I'm looking at some documentation within poudriere(), to try to find a way to avoid running into circular dependencies while building ports. While reading that documentation, I come across a specific concept which isn't explained clearly in the mandoc: flavors. Searching the forums here didn't turn up anything obvious. The results that were returned led me to suspect that flavors probably correspond to the architecture the port was built for.
However, using an external search engine with the expression `flavors site:freebsd.org` did pop up a nice piece from the Porter's Handbook: https://docs.freebsd.org/en/books/porters-handbook/flavors/



> 7.1. An Introduction to Flavors​Flavors are a way to have multiple variations of a port. The port is built multiple times, with variations.
> For example, a port can have a normal version with many features and quite a few dependencies, and a light "lite" version with only basic features and minimal dependencies.
> Another example could be, a port can have a GTK flavor and a QT flavor, depending on which toolkit it uses.

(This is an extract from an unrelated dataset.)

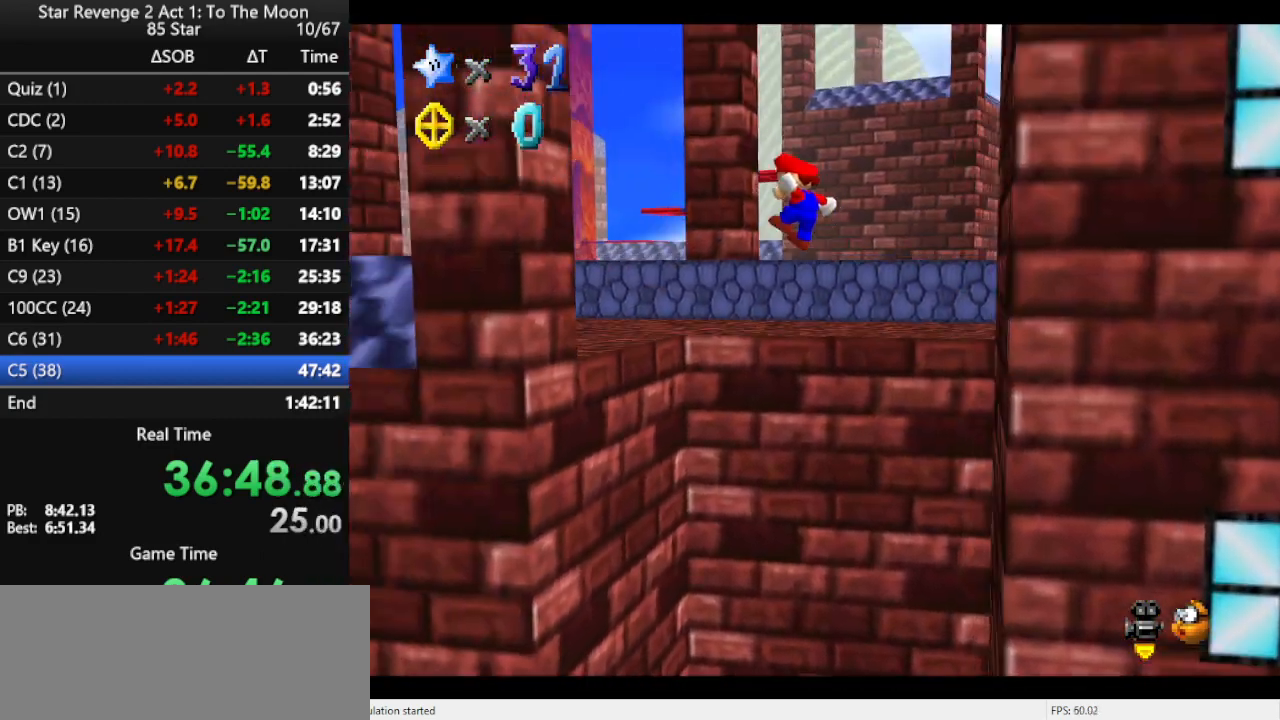
{"buttons": ["C_LEFT"], "left_stick": "down-left", "events": [[33, "left_stick", "left"], [100, "A", "up"], [233, "C_LEFT", "down"], [333, "C_LEFT", "up"], [367, "left_stick", "down-left"], [400, "C_LEFT", "down"]]}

Has anyone used flavors in a manner to avoid situations like these?

`[00:00:10] Error: Dependency loop detected:
These packages depend on each other: libgd-2.3.3_1,1 libheif-1.12.0.62_1 aom-3.3.0_1 libjxl-0.6.1_5 openexr-3.1.5 py38-breathe-4.33.1 doxygen-1.9.3_1,2 texlive-base-20210325_3
These packages depend on each other: libgd-2.3.3_1,1 libheif-1.12.0.62_1 aom-3.3.0_1 libjxl-0.6.1_5 openexr-3.1.5 py38-breathe-4.33.1 doxygen-1.9.3_1,2 graphviz-2.50.0_2
These packages depend on each other: texlive-base-20210325_3 libgd-2.3.3_1,1 libheif-1.12.0.62_1 aom-3.3.0_1 libjxl-0.6.1_5 openexr-3.1.5 py38-breathe-4.33.1 doxygen-1.9.3_1,2 tex-formats-20210325_1 texlive-texmf-20210325`


----------



## zirias@ (Jun 19, 2022)

Flavors won't help you. They just offer the ability to build multiple (and differently named) packages from the same port, in different configurations. E.g. all the python ports use them, so there are packages for each currently supported python version available. Vim uses them, so you can have e.g. a package with and another without GUI...

With default port options, there won't be circular dependencies (and if they happen, they'll be quickly found on the official builders and fixed). But it's always possible to create them with custom options. You'll just have to investigate which port option causes the problem for you.


----------



## sidetone (Jun 19, 2022)

Report the circular dependencies to the port maintainer(s) or mailing list. Provide the relevant information of it. Then, they can be expected to remove them. That will also help the project a lot.


----------



## zirias@ (Jun 19, 2022)

sidetone I'd oppose that except for two corner cases:

If you're running into the circular dependency with all-default options, it would be noted anyways on the next bulk build, but reporting it might speed up things
If you find a good solution to avoid it with your specific combination of port options, then sure, report it and attach a patch 
But IMHO, trying to avoid circular dependencies with any possible combination of port options would unnecessarily restrict these options.


----------



## SomePoorBastard (Jun 19, 2022)

I appreciate you taking the time to share your experience.

I'll definitely have to take notes and share them somewhere best suited for such knowledge.


----------